Azure Cosmos Table
Storage Access Key
Service Name: Azure Cosmos DB Table API
Service Description: Azure Cosmos DB Table API provides a NoSQL key-value store using the semi-structured table storage model. It's compatible with Azure Table Storage but offers premium capabilities like global distribution, dedicated throughput, single-digit millisecond latencies, and comprehensive SLAs.
Service Address: https://azure.microsoft.com/en-us/products/cosmos-db/
Validation Type: API Auth
IP Allow list: IP restrictions can be configured at the Azure Cosmos DB account level using Virtual Network Service Endpoints and IP firewall rules.
Secret Access Scope: Grants full read/write access to all data within the Azure Cosmos DB table storage account.
Secret Revokement URL: https://portal.azure.com/ (Navigate to your Cosmos DB account > Access keys > Regenerate keys)

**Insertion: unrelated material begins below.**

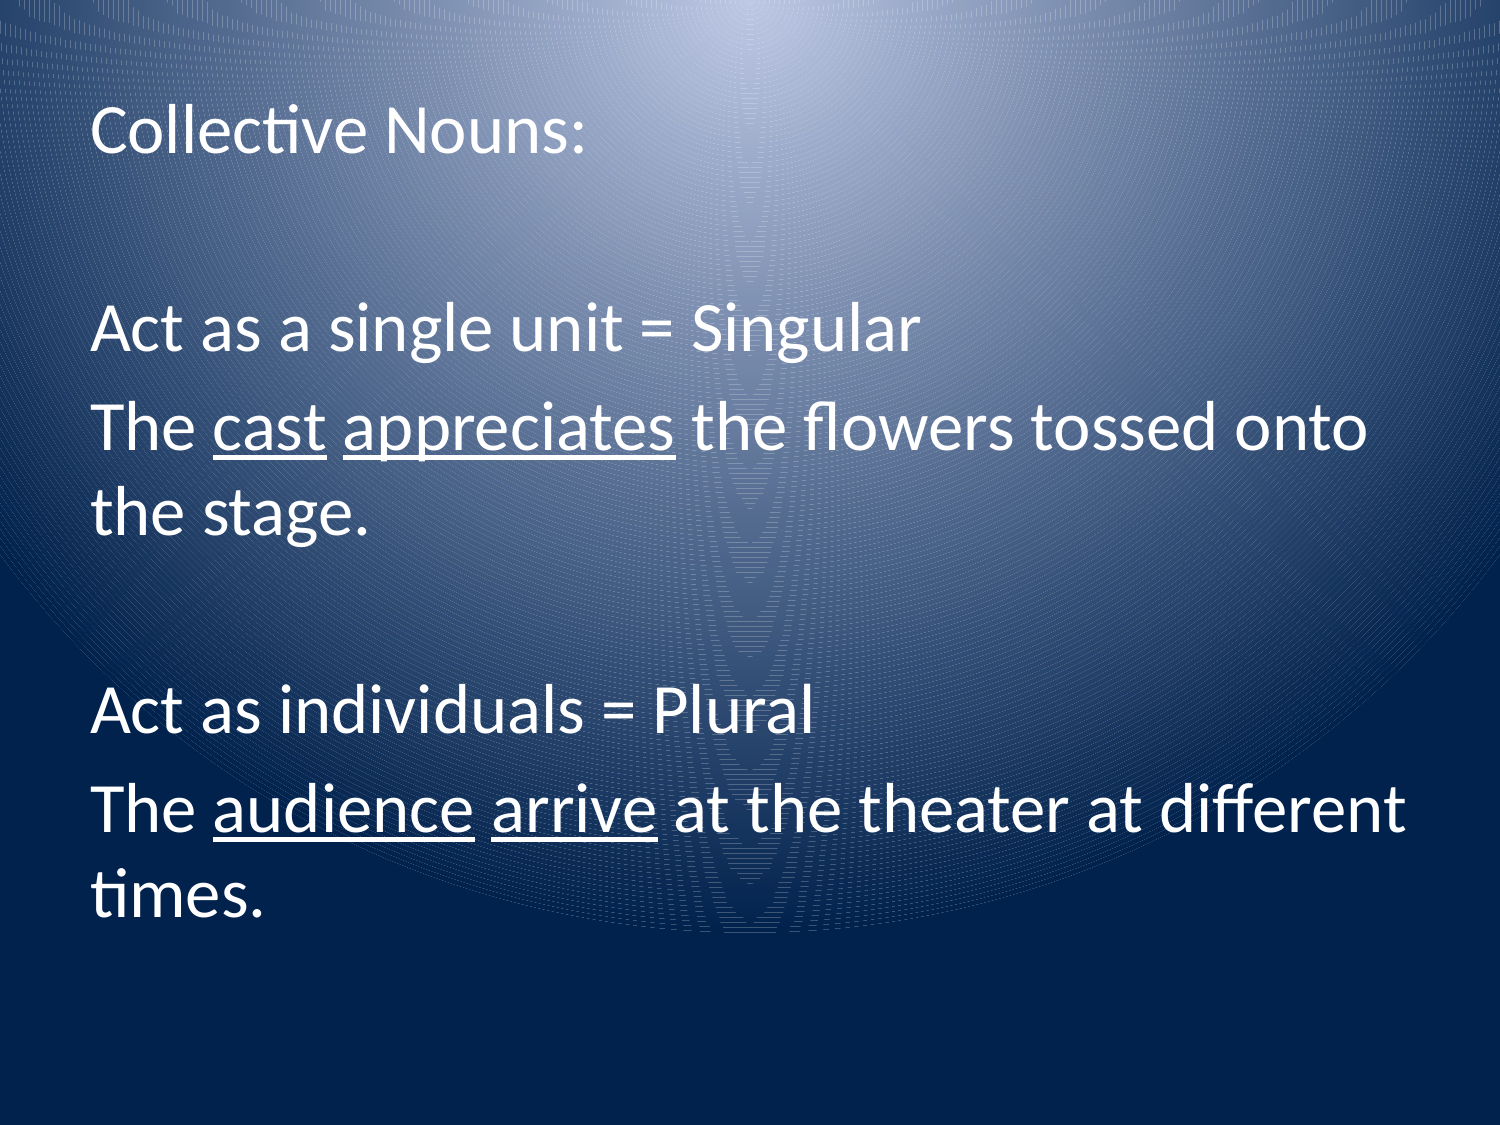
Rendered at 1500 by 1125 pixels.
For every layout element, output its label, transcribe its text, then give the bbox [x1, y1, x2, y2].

list Collective Nouns: Act as a single unit = Singular The cast appreciates the flowers tossed onto the stage. Act as individuals = Plural The audience arrive at the theater at different times. [75, 75, 1425, 1043]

Secret Example: DefaultEndpointsProtocol=https;AccountName=mycosmosaccount;AccountKey=VGhp c0lzQVNhbXBsZUtleUZvckNvc21vc0RCVGFibGVBUEk==;TableEndpoint=https://mycosmo saccount.table.cosmos.azure.com:443/;
Suspicious Activity Investigation Instructions:
- Review Azure Activity Logs for unusual operations on your Cosmos DB account
- Check Azure Monitor metrics for unexpected spikes in request units, storage usage, or API calls
- Examine the IP addresses that accessed your Cosmos DB account using diagnostic logs
- Look for unauthorized table creation, deletion, or data manipulation
- Monitor for unusual query patterns or data access from unfamiliar locations
Mitigation Instructions:
- Immediately regenerate the primary and secondary access keys in the Azure Portal
- Update all legitimate applications with the new access keys
- Enable advanced threat protection for your Cosmos DB account
- Implement network security using Virtual Network Service Endpoints to restrict access
- Configure IP firewall rules to allow only trusted IP addresses
- Consider implementing Azure Private Link for your Cosmos DB account
- Enable Azure Defender for Cosmos DB to detect potential threats
- Review and update RBAC permissions to enforce the Principle of Least Privilege.